# Document passage
On April 22, gubernatorial aspirant and former vice governor Richard Recto withdrew his candidacy.

Cavite
Governor Jonvic Remulla is seeking his second consecutive term.

Remulla was re-elected; his running-mate, Athena Tolentino, was elected vice governor.

Laguna
Governor Ramil Hernandez is going up against outgoing congresswoman Sol Aragones.

Quezon
Governor Danilo Suarez is going up against outgoing congresswoman Angelina Tan.

Angelina Tan was elected, becoming the first woman governor of the province.

Rizal
Incumbent Governor Rebecca Ynares is term limited. Her husband, former governor Casimiro Ynares Jr. was supposed to run in her place, but later substituted by her daughter, GSIS Board of Trustee Nina Ricci Ynares on November 15.

Mimaropa

Marinduque
Incumbent Governor Presbitero Velasco will run for reelection. His opponents are Vice Governor Romulo Bacorro and national chairman emeritus of the League of Barangays in the Philippines James Marty Lim.

# Stated task 1
According to the election passage, what distinction did Angelina Tan gain when she was elected?
The election passage and the listing that follows it come from unrelated sources.

# Records for the task
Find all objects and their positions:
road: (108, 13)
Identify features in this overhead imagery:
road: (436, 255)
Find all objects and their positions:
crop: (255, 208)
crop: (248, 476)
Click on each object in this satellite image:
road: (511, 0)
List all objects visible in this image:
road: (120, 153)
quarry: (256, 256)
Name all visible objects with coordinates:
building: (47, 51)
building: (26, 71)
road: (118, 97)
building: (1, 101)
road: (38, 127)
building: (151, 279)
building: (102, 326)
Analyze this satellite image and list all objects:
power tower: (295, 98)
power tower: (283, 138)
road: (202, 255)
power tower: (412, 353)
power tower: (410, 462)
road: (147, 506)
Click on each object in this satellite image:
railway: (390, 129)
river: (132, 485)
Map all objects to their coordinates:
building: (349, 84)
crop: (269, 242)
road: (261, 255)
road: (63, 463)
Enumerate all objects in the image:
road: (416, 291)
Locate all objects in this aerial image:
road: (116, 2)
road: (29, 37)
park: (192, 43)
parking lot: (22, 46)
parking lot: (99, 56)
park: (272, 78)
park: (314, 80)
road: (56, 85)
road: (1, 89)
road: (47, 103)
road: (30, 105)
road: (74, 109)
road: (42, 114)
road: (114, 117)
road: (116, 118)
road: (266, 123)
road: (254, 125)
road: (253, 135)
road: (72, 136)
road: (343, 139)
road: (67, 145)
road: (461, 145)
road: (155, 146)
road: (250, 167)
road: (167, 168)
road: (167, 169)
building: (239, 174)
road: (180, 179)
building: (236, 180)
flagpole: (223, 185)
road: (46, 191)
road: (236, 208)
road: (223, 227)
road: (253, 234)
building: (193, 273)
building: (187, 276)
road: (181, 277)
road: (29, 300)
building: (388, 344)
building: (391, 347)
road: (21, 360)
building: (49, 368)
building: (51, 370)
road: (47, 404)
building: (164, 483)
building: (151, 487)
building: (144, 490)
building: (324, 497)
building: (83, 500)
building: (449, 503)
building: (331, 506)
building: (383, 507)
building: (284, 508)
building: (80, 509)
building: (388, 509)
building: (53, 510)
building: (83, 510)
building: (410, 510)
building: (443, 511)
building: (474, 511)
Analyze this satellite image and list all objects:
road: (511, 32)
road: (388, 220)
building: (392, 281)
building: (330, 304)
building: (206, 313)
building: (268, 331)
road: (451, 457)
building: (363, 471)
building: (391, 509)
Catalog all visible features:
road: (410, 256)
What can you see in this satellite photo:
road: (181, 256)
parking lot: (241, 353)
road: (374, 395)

# Stated task 2
Rewrite the listing from its first line through the line holding "quarry: (256, 256)", inclusive, replacing "objects" with "items" and changing nothing else. Give only those lines.

# Exercise answer 1
She became the first woman governor of the province.

# Exercise answer 2
Find all items and their positions:
road: (108, 13)
Identify features in this overhead imagery:
road: (436, 255)
Find all items and their positions:
crop: (255, 208)
crop: (248, 476)
Click on each object in this satellite image:
road: (511, 0)
List all items visible in this image:
road: (120, 153)
quarry: (256, 256)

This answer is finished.